Le Travailleur Alpin, d’obédience communiste ; Les Allobroges, dont les rotatives sont un temps communes au MLN et au Front National ; Le Réveil, très proche du MRP et, dernier venu, Le Dauphiné Libéré. Sur la presse grenobloise, lire Bernard Montergnole, La presse grenobloise de la Libération (1944-1952), Grenoble, Presses Universitaires de Grenoble, 1974, 256 p.

199.

La Bibliothèque Municipale d’Etude et d’Information de Grenoble mène depuis quelques années ce travail.

200.

A partir du début des années cinquante.

201.

Quant à la presse internationale, c’est seulement de temps en temps que des occurrences concernant l’histoire locale peuvent y être relevées. Comme ce long article que publie le 2 octobre 1944 Life, le supplément hebdomadaire illustré de Time, à propos de l’exécution des miliciens du cours Berriat ; cf. annexe n° III.

202.

Les associations elles-mêmes ne possèdent pas toujours la totalité de la collection. Ou alors le premier numéro manque, etc.

203.

Nous écrivions ainsi il y a quelques années : « Nous avons pour l’instant, avec Monsieur Loiseau et Monsieur Zaparucha , comptabilisé onze périodiques “associatifs”. Monsieur Zaparucha dresse actuellement pour nous une liste exhaustive, dont il estime à une vingtaine le nombre de titres.
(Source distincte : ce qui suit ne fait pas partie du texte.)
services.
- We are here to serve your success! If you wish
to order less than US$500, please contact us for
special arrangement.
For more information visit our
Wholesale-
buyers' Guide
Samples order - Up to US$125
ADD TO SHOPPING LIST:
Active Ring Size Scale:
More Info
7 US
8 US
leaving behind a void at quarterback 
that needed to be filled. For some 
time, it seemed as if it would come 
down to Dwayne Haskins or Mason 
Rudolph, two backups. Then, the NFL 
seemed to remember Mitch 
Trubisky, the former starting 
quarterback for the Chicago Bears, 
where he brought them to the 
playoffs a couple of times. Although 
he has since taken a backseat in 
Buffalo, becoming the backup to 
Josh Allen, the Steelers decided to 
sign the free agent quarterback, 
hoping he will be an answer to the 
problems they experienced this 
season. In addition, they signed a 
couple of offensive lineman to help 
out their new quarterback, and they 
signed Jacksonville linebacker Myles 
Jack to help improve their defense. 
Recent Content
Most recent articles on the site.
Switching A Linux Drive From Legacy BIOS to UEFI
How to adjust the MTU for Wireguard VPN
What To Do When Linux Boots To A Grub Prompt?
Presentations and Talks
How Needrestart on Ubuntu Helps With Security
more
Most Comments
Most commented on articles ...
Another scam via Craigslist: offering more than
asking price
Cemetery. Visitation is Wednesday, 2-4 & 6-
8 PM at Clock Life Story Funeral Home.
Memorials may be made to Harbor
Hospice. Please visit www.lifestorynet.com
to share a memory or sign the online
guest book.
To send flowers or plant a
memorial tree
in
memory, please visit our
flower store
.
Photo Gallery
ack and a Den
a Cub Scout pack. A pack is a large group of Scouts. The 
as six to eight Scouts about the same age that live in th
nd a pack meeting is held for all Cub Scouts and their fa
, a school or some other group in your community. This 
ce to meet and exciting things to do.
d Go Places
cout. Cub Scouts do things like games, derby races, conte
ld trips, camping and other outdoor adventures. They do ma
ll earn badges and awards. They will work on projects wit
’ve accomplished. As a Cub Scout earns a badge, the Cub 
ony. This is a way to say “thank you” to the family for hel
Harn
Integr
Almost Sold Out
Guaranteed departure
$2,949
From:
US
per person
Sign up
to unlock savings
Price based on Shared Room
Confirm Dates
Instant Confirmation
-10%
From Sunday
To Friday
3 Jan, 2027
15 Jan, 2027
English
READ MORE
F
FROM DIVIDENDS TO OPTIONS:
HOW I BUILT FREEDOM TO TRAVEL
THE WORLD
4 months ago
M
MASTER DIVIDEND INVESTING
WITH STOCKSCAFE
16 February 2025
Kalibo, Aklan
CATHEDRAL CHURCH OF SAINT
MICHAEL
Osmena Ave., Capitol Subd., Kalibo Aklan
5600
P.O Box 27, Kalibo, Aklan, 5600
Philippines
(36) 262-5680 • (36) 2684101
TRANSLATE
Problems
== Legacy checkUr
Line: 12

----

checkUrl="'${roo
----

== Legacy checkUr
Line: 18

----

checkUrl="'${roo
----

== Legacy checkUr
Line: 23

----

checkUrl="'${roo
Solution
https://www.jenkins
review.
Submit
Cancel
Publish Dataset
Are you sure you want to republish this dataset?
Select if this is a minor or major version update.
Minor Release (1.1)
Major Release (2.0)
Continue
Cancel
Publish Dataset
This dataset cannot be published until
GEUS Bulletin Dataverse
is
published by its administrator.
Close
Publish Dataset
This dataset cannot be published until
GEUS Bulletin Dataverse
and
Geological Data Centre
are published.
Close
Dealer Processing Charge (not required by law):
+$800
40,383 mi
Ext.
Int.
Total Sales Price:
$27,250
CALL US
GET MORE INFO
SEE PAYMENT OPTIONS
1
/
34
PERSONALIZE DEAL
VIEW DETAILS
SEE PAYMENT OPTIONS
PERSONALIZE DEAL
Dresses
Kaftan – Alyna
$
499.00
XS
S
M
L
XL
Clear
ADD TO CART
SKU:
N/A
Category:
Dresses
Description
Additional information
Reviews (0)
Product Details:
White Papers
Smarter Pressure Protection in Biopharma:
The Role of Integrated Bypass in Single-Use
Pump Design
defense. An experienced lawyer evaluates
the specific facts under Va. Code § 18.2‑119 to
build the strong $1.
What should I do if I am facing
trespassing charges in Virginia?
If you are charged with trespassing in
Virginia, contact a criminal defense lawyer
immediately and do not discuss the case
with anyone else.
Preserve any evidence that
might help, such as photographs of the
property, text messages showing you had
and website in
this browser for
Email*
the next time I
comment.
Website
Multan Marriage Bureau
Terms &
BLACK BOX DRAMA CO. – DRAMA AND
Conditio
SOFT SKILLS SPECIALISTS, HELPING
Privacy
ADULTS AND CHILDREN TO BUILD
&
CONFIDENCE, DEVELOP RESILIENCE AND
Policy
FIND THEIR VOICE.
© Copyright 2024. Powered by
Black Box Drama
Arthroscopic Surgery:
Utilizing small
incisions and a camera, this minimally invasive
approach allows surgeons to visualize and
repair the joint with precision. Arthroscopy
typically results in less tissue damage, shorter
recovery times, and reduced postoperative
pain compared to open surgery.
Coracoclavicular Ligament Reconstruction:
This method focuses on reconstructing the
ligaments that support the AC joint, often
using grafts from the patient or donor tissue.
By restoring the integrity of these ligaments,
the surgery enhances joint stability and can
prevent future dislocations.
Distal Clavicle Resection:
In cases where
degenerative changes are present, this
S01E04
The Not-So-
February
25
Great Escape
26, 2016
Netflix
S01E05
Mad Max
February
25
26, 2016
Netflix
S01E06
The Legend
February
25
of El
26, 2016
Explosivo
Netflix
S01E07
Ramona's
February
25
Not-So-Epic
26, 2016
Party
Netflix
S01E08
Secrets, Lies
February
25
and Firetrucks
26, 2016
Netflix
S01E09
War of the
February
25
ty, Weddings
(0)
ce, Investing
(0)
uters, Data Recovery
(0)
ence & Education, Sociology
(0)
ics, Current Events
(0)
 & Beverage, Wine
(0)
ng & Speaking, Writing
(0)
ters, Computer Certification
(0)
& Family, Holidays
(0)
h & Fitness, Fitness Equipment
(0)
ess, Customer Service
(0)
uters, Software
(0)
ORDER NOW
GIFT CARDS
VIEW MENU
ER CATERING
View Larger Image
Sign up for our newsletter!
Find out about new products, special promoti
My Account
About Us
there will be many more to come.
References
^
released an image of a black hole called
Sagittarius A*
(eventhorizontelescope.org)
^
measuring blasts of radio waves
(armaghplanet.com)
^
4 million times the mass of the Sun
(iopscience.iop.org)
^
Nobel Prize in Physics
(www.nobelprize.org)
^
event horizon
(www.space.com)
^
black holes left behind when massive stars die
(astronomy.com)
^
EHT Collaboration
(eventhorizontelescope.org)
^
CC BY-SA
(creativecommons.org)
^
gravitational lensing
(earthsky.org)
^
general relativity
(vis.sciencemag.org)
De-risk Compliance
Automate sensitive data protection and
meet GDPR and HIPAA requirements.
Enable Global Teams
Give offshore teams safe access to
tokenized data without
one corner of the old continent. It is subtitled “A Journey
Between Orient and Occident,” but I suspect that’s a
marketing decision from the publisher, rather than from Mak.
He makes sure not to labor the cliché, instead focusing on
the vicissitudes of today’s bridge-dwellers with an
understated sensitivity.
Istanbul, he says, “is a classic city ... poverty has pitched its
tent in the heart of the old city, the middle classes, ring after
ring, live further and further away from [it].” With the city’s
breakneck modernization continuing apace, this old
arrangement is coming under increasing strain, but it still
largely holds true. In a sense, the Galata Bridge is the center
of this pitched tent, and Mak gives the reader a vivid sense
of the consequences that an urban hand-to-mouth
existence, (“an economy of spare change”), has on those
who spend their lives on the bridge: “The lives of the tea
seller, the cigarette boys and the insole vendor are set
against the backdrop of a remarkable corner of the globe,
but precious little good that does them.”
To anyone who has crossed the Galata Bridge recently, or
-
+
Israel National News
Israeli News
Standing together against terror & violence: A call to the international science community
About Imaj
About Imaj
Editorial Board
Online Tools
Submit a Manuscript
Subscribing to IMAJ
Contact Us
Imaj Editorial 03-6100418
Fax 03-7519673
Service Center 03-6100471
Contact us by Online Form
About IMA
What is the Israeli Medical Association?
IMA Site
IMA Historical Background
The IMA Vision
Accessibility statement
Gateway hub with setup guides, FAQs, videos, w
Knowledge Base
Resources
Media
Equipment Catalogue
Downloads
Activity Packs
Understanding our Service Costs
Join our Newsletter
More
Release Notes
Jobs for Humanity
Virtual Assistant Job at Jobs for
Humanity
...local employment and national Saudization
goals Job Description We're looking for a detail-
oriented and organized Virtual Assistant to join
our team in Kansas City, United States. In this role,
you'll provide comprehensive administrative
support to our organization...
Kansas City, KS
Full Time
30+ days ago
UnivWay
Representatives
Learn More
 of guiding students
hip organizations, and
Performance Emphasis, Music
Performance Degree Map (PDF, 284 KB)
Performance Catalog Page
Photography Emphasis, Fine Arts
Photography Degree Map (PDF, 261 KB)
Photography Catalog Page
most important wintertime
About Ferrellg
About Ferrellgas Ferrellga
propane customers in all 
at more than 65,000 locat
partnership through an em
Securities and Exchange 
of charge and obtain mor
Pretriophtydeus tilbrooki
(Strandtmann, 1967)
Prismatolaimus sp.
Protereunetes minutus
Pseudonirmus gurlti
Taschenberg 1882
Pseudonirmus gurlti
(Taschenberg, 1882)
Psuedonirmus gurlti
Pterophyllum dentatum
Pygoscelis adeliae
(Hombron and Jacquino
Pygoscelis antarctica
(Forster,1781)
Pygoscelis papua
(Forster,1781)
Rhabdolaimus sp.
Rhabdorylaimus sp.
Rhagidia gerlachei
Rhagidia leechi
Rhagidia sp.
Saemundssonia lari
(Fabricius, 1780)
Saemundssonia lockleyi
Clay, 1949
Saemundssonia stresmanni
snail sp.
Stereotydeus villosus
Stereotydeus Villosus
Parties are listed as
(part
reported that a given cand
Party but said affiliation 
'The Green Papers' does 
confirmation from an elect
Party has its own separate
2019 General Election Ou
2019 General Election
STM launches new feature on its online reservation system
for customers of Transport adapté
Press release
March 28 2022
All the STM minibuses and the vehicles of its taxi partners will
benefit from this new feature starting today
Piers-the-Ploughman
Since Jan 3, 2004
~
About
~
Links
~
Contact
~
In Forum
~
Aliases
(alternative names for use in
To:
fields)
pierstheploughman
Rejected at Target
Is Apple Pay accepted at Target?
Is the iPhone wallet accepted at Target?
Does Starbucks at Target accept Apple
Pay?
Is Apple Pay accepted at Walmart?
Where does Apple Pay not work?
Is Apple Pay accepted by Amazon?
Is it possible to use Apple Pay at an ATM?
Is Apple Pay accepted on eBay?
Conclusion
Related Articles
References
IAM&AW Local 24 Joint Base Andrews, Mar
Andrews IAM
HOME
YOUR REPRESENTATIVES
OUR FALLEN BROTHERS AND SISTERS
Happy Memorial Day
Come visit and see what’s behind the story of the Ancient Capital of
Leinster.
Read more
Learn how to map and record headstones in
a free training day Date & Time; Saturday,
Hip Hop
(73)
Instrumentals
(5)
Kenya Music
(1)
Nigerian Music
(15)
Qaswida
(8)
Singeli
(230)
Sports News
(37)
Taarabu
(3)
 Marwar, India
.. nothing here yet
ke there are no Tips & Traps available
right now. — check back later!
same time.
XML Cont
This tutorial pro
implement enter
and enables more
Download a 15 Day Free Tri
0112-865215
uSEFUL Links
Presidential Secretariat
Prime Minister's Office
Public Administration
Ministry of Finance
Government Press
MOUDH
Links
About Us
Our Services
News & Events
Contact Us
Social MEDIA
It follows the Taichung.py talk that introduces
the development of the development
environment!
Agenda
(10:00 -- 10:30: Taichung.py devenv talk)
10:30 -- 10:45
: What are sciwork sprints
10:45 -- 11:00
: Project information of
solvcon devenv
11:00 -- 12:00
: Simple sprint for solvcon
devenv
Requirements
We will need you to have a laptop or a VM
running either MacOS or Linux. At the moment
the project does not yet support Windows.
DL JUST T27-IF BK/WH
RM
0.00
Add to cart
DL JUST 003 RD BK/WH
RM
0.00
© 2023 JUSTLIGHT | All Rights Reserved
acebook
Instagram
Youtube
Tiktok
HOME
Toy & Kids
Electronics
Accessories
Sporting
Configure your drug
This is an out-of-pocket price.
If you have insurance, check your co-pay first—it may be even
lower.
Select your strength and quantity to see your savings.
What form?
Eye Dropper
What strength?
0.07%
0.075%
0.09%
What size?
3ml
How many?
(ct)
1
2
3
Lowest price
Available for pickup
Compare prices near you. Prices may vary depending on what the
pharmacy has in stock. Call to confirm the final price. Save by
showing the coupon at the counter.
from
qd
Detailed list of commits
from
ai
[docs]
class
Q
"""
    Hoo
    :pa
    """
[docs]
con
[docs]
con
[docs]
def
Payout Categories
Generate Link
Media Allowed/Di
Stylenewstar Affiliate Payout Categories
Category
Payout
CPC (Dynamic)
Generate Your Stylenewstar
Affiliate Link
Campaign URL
Nous devrons dépouiller là aussi systématiquement – quelle que soit leur qualité, leur audience et leur périodicité – ces journaux pour la période qui nous intéresse » ; in Mémoire et enjeux de mémoire de la Deuxième Guerre mondiale à Grenoble et dans sa région (1944-1964) : essai d’approche méthodologique et perspectives de recherche, mémoire de DEA (Relations et Interactions Culturelles Internationales), sous la direction de Pierre Guillen, Université des Sciences sociales de Grenoble (Pierre Mendès France)/UFR des Sciences humaines, département d’histoire, septembre 1993, p. 87.

204.

C’est frappant à lire par exemple le journal des Pionniers du Vercors, que l’on peut consulter au musée de la Résistance et de la Déportation de l’Isère.